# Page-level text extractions
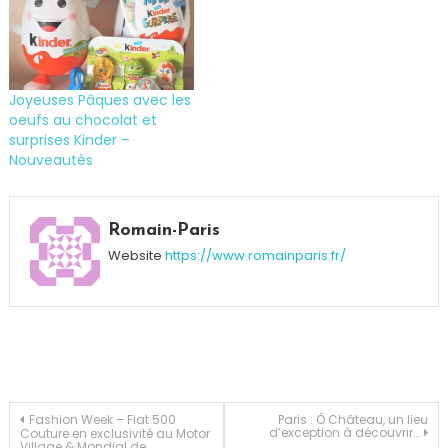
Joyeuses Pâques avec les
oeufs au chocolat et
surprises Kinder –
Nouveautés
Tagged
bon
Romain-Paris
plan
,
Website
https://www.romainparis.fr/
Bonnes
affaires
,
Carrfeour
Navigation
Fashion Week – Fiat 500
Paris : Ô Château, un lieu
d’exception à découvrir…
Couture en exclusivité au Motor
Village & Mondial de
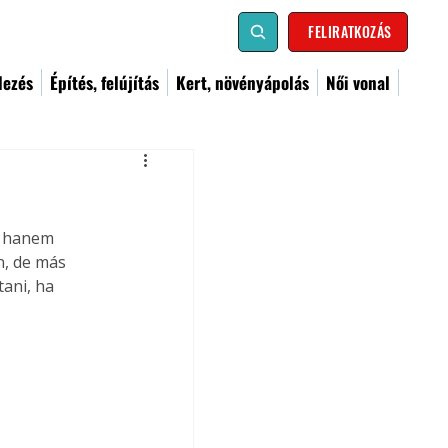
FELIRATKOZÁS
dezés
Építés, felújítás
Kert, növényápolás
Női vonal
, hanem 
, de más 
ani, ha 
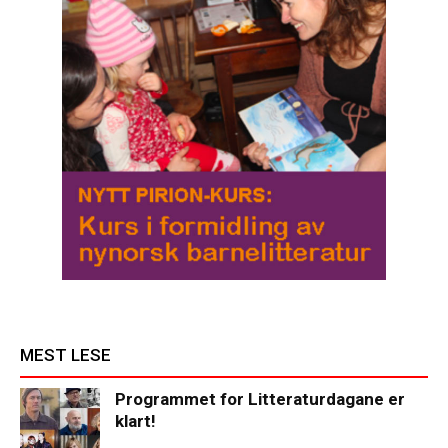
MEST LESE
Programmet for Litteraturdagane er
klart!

# Action item
Only the lines from the one with "Fashion Week – Fiat 500" through the final line of the entries above should be transcribed, exactly and without pictures.

# Response area
Fashion Week – Fiat 500
Paris : Ô Château, un lieu
d’exception à découvrir…
Couture en exclusivité au Motor
Village & Mondial de
FELIRATKOZÁS
dezés
Építés, felújítás
Kert, növényápolás
Női vonal
, hanem 
, de más 
ani, ha 
MEST LESE
Programmet for Litteraturdagane er
klart!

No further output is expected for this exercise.